Researchers collaborating from St. Anna Children's Cancer Research Institute Vienna, King's College London, Institute Curie Paris, and ETH Zürich in Basel have described the mechanism by which cancer cells break free from crowded environments. Their new research is published in the journal Science.
The researchers found that cells are able to sense environmental compression and use their nuclei to trigger responses to crowding that allow for sufficient ‘personal space’. They do so through a process of nuclear membrane stretching by way of a protein called Ca2+-dependent phospholipase or cPLA2.
And this is where the findings become relevant, explain the authors.
Lead author Alexis Lomakin, PhD, says that cPLA2 is a target for cancer drug development. "Pharmaceutical companies are currently testing small molecule inhibitors of cPLA2. Based on our data, downregulating the activity of cPLA2 in tumor cells might interfere with their ability to escape the primary tumor and metastasize to distant locations.”
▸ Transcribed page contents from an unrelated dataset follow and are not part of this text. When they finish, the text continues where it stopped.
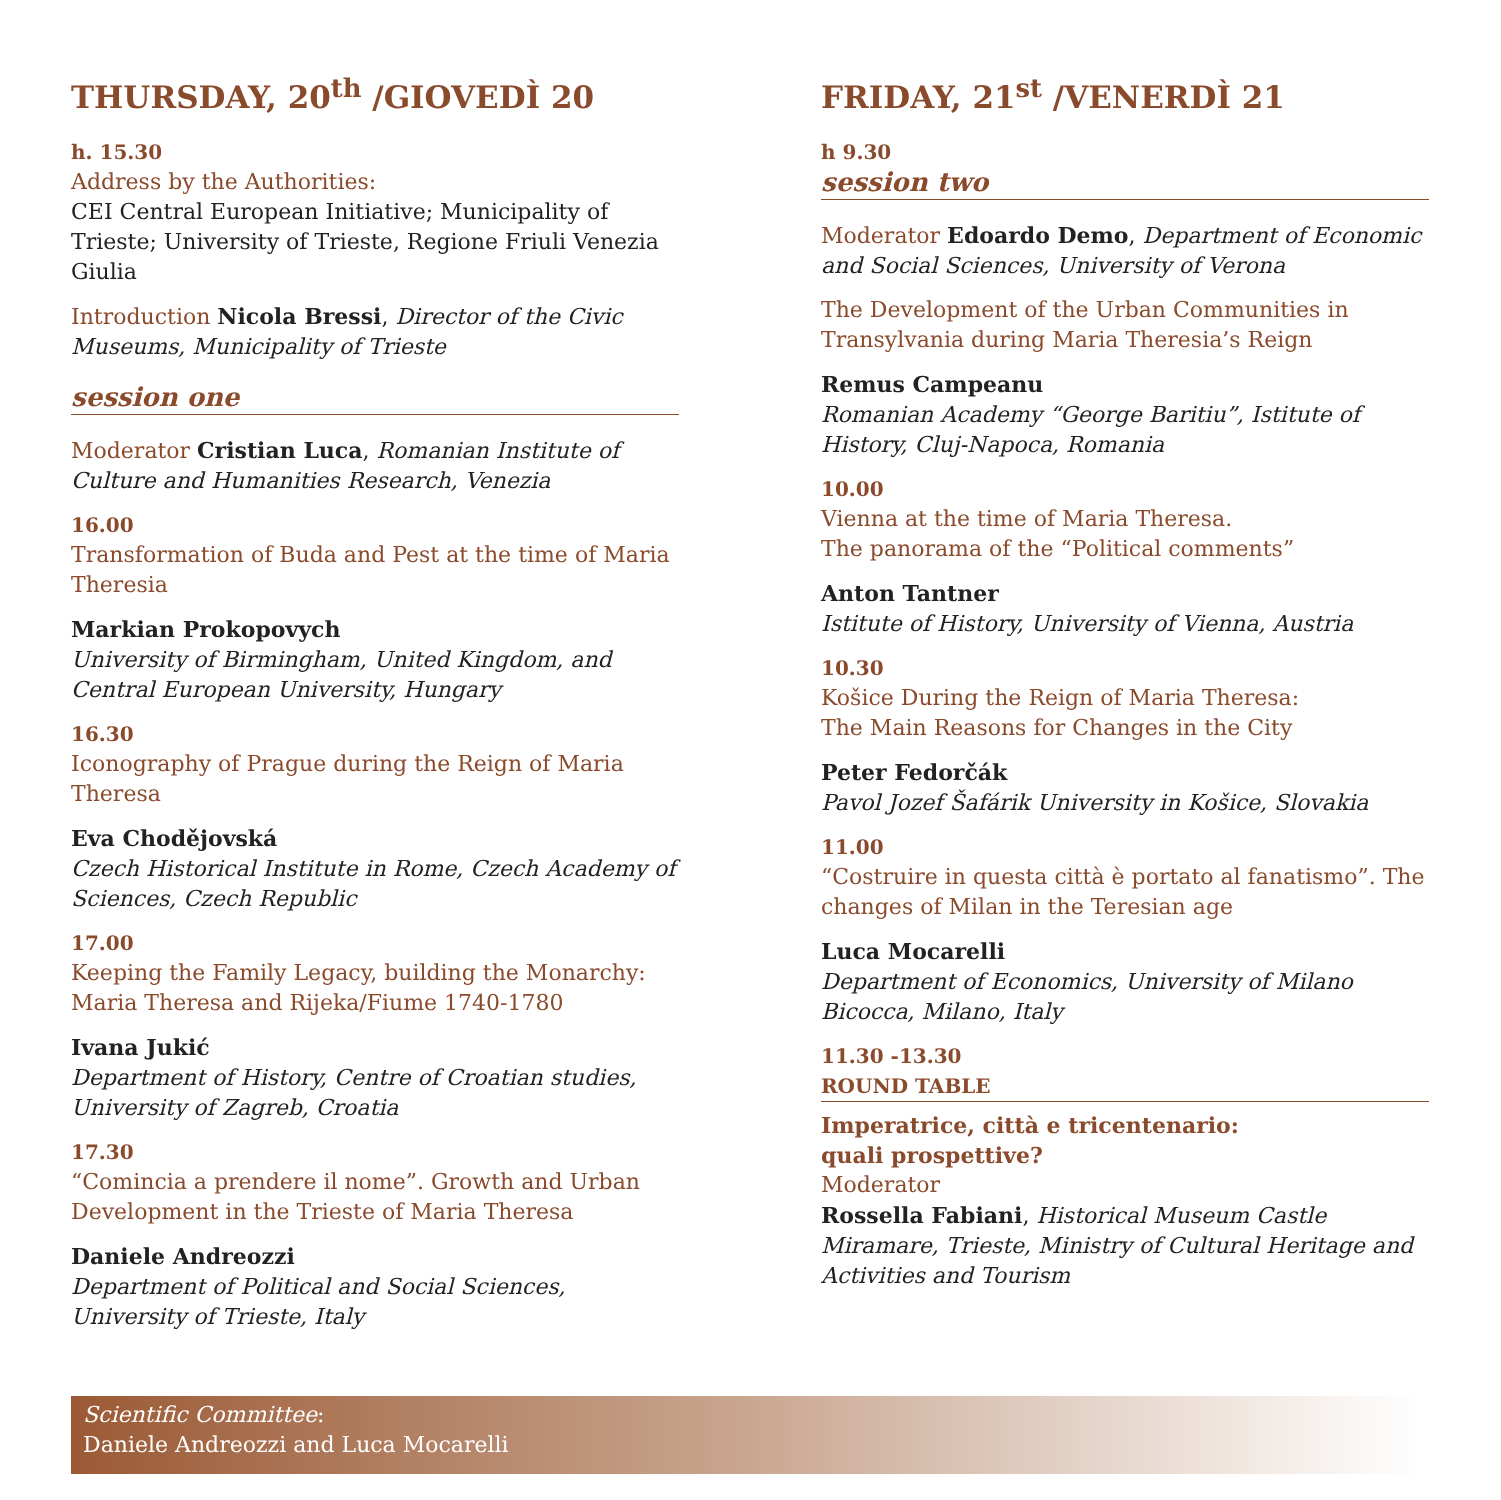THURSDAY, 20<sup>th</sup> /GIOVEDÌ 20
h. 15.30
Address by the Authorities:
CEI Central European Initiative; Municipality of Trieste; University of Trieste, Regione Friuli Venezia Giulia
Introduction Nicola Bressi, Director of the Civic Museums, Municipality of Trieste
session one
Moderator Cristian Luca, Romanian Institute of Culture and Humanities Research, Venezia
16.00
Transformation of Buda and Pest at the time of Maria Theresia
Markian Prokopovych
University of Birmingham, United Kingdom, and Central European University, Hungary
16.30
Iconography of Prague during the Reign of Maria Theresa
Eva Chodějovská
Czech Historical Institute in Rome, Czech Academy of Sciences, Czech Republic
17.00
Keeping the Family Legacy, building the Monarchy: Maria Theresa and Rijeka/Fiume 1740-1780
Ivana Jukić
Department of History, Centre of Croatian studies, University of Zagreb, Croatia
17.30
“Comincia a prendere il nome”. Growth and Urban Development in the Trieste of Maria Theresa
Daniele Andreozzi
Department of Political and Social Sciences, University of Trieste, Italy
FRIDAY, 21<sup>st</sup> /VENERDÌ 21
h 9.30
session two
Moderator Edoardo Demo, Department of Economic and Social Sciences, University of Verona
The Development of the Urban Communities in Transylvania during Maria Theresia’s Reign
Remus Campeanu
Romanian Academy “George Baritiu”, Istitute of History, Cluj-Napoca, Romania
10.00
Vienna at the time of Maria Theresa.
The panorama of the “Political comments”
Anton Tantner
Istitute of History, University of Vienna, Austria
10.30
Košice During the Reign of Maria Theresa:
The Main Reasons for Changes in the City
Peter Fedorčák
Pavol Jozef Šafárik University in Košice, Slovakia
11.00
“Costruire in questa città è portato al fanatismo”. The changes of Milan in the Teresian age
Luca Mocarelli
Department of Economics, University of Milano Bicocca, Milano, Italy
11.30 -13.30
ROUND TABLE
Imperatrice, città e tricentenario:
quali prospettive?
Moderator
Rossella Fabiani, Historical Museum Castle Miramare, Trieste, Ministry of Cultural Heritage and Activities and Tourism
Scientific Committee:
Daniele Andreozzi and Luca Mocarelli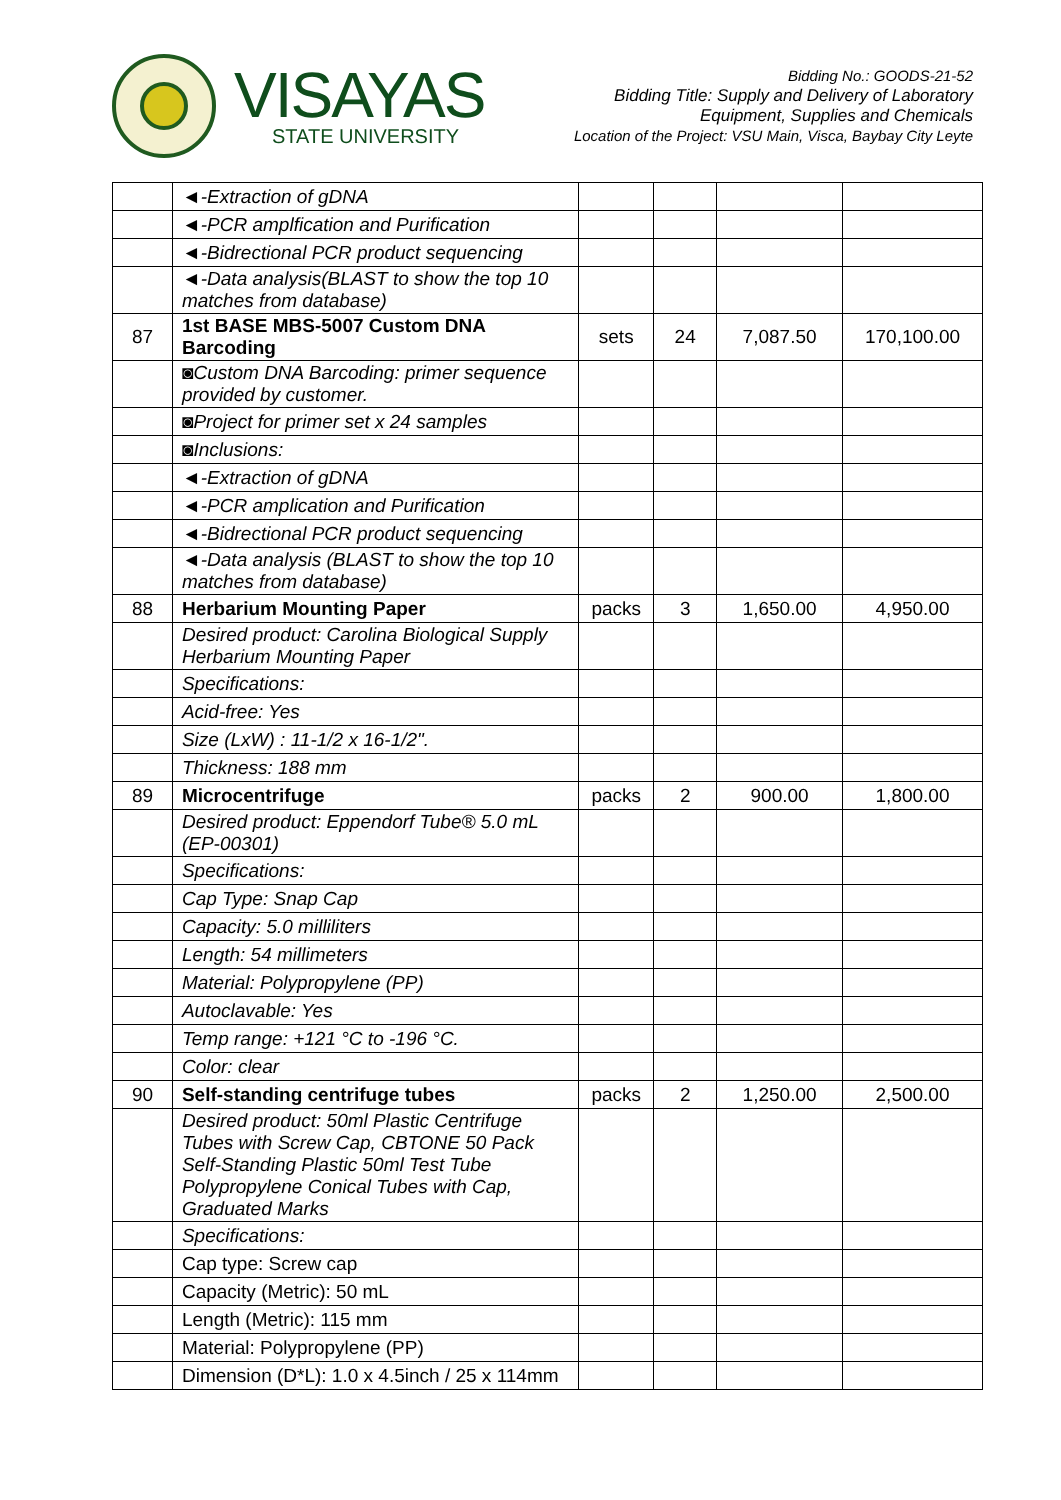VISAYAS
STATE UNIVERSITY
Bidding No.: GOODS-21-52
Bidding Title: Supply and Delivery of Laboratory
Equipment, Supplies and Chemicals
Location of the Project: VSU Main, Visca, Baybay City Leyte
| | ◄-Extraction of gDNA | | | | |
| | ◄-PCR amplfication and Purification | | | | |
| | ◄-Bidrectional PCR product sequencing | | | | |
| | ◄-Data analysis(BLAST to show the top 10 matches from database) | | | | |
| 87 | 1st BASE MBS-5007 Custom DNA Barcoding | sets | 24 | 7,087.50 | 170,100.00 |
| | ◙Custom DNA Barcoding: primer sequence provided by customer. | | | | |
| | ◙Project for primer set x 24 samples | | | | |
| | ◙Inclusions: | | | | |
| | ◄-Extraction of gDNA | | | | |
| | ◄-PCR amplication and Purification | | | | |
| | ◄-Bidrectional PCR product sequencing | | | | |
| | ◄-Data analysis (BLAST to show the top 10 matches from database) | | | | |
| 88 | Herbarium Mounting Paper | packs | 3 | 1,650.00 | 4,950.00 |
| | Desired product: Carolina Biological Supply Herbarium Mounting Paper | | | | |
| | Specifications: | | | | |
| | Acid-free: Yes | | | | |
| | Size (LxW) : 11-1/2 x 16-1/2". | | | | |
| | Thickness: 188 mm | | | | |
| 89 | Microcentrifuge | packs | 2 | 900.00 | 1,800.00 |
| | Desired product: Eppendorf Tube® 5.0 mL (EP-00301) | | | | |
| | Specifications: | | | | |
| | Cap Type: Snap Cap | | | | |
| | Capacity: 5.0 milliliters | | | | |
| | Length: 54 millimeters | | | | |
| | Material: Polypropylene (PP) | | | | |
| | Autoclavable: Yes | | | | |
| | Temp range: +121 °C to -196 °C. | | | | |
| | Color: clear | | | | |
| 90 | Self-standing centrifuge tubes | packs | 2 | 1,250.00 | 2,500.00 |
| | Desired product: 50ml Plastic Centrifuge Tubes with Screw Cap, CBTONE 50 Pack Self-Standing Plastic 50ml Test Tube Polypropylene Conical Tubes with Cap, Graduated Marks | | | | |
| | Specifications: | | | | |
| | Cap type: Screw cap | | | | |
| | Capacity (Metric): 50 mL | | | | |
| | Length (Metric): 115 mm | | | | |
| | Material: Polypropylene (PP) | | | | |
| | Dimension (D*L): 1.0 x 4.5inch / 25 x 114mm | | | | |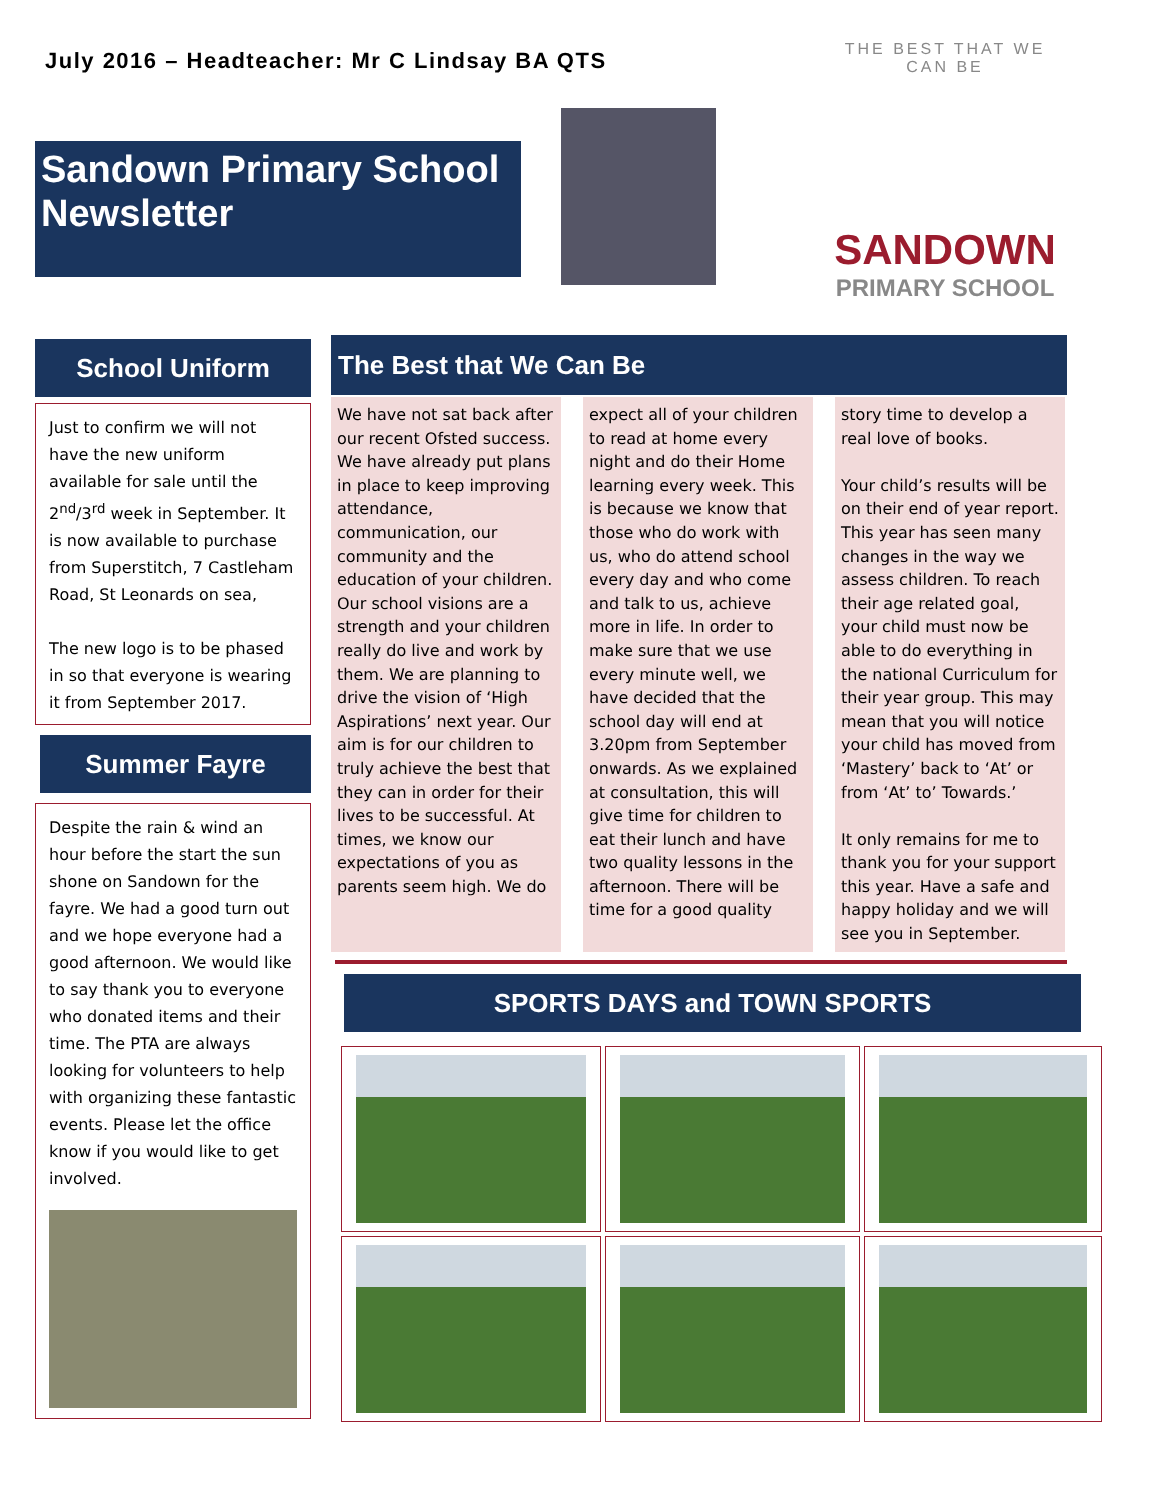July 2016 – Headteacher: Mr C Lindsay BA QTS
Sandown Primary School Newsletter
THE BEST THAT WE CAN BE
SANDOWN
PRIMARY SCHOOL
School Uniform
Just to confirm we will not have the new uniform available for sale until the 2<sup>nd</sup>/3<sup>rd</sup> week in September. It is now available to purchase from Superstitch, 7 Castleham Road, St Leonards on sea,
The new logo is to be phased in so that everyone is wearing it from September 2017.
Summer Fayre
Despite the rain & wind an hour before the start the sun shone on Sandown for the fayre. We had a good turn out and we hope everyone had a good afternoon. We would like to say thank you to everyone who donated items and their time. The PTA are always looking for volunteers to help with organizing these fantastic events. Please let the office know if you would like to get involved.
The Best that We Can Be
We have not sat back after our recent Ofsted success. We have already put plans in place to keep improving attendance, communication, our community and the education of your children. Our school visions are a strength and your children really do live and work by them. We are planning to drive the vision of ‘High Aspirations’ next year. Our aim is for our children to truly achieve the best that they can in order for their lives to be successful. At times, we know our expectations of you as parents seem high. We do
expect all of your children to read at home every night and do their Home learning every week. This is because we know that those who do work with us, who do attend school every day and who come and talk to us, achieve more in life. In order to make sure that we use every minute well, we have decided that the school day will end at 3.20pm from September onwards. As we explained at consultation, this will give time for children to eat their lunch and have two quality lessons in the afternoon. There will be time for a good quality
story time to develop a real love of books.
Your child’s results will be on their end of year report. This year has seen many changes in the way we assess children. To reach their age related goal, your child must now be able to do everything in the national Curriculum for their year group. This may mean that you will notice your child has moved from ‘Mastery’ back to ‘At’ or from ‘At’ to’ Towards.’
It only remains for me to thank you for your support this year. Have a safe and happy holiday and we will see you in September.
SPORTS DAYS and TOWN SPORTS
The researchers will continue to test various hypotheses in order to determine how nuclear deformation could be related to metastatic potential and resistance to chemotherapy and immunotherapy.
"We are very excited about what comes next," says Dr. Lomakin. "For many years, pathologists have been evaluating changes in the shape of the nucleus to discriminate between different stages of tumor growth; however, how these structural-mechanical alterations of the nucleus functionally impact cancer cells remained completely unexplored."